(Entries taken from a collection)
↓

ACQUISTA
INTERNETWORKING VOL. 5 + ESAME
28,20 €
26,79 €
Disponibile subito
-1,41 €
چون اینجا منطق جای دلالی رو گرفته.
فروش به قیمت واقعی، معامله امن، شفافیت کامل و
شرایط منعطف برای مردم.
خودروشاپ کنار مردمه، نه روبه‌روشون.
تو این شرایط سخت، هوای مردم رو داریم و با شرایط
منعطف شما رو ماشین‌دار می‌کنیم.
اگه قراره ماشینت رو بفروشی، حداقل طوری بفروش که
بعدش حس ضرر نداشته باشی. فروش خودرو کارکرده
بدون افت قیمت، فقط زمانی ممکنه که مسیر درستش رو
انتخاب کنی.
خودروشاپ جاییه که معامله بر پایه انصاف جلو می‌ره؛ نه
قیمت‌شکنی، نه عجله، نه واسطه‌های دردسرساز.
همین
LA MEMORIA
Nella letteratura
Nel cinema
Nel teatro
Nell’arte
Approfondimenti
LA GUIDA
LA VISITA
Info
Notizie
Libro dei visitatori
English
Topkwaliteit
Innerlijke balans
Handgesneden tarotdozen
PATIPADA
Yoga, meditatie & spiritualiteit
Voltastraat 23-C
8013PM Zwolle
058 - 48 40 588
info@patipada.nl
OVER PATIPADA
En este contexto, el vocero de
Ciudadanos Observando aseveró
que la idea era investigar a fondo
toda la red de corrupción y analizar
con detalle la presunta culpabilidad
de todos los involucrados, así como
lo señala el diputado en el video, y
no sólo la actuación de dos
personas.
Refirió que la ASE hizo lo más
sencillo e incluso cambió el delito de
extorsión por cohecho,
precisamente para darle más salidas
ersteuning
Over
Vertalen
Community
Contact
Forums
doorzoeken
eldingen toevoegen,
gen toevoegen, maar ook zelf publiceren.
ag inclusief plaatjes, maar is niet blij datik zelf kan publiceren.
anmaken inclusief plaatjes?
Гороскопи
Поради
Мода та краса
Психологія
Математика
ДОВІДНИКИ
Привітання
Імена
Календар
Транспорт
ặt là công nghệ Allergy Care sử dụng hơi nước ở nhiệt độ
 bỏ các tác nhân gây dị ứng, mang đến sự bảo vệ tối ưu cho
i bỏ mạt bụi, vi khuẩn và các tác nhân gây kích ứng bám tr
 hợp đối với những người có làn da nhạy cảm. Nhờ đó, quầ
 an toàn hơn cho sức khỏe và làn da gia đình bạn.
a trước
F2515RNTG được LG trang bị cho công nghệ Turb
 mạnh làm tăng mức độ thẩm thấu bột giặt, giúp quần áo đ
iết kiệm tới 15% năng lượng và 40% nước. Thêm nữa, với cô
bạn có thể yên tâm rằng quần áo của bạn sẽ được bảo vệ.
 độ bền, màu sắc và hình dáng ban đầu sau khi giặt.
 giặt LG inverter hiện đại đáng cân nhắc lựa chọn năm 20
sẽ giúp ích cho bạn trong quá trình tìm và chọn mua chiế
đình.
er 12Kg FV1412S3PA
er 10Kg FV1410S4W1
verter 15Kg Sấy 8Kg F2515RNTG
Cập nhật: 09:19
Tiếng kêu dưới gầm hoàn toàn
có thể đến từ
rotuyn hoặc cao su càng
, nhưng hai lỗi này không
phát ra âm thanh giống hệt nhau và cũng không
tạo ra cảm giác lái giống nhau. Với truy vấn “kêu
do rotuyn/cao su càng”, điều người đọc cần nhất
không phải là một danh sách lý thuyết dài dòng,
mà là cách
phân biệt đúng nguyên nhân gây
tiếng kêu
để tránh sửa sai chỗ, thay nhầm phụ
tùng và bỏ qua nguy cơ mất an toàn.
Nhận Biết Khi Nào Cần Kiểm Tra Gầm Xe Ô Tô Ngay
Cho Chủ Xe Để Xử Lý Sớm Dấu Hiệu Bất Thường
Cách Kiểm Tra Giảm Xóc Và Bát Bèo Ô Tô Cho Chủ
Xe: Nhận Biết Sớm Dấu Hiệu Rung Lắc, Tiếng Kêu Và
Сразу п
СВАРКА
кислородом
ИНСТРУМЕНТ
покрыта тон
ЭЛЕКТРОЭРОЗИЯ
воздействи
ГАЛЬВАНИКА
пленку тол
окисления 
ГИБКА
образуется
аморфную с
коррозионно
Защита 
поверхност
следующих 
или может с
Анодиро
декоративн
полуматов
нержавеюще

↑

Task details
Each line above that holds the string "inclusief" should be copied and shown.

Exercise answer
ag inclusief plaatjes, maar is niet blij datik zelf kan publiceren.
anmaken inclusief plaatjes?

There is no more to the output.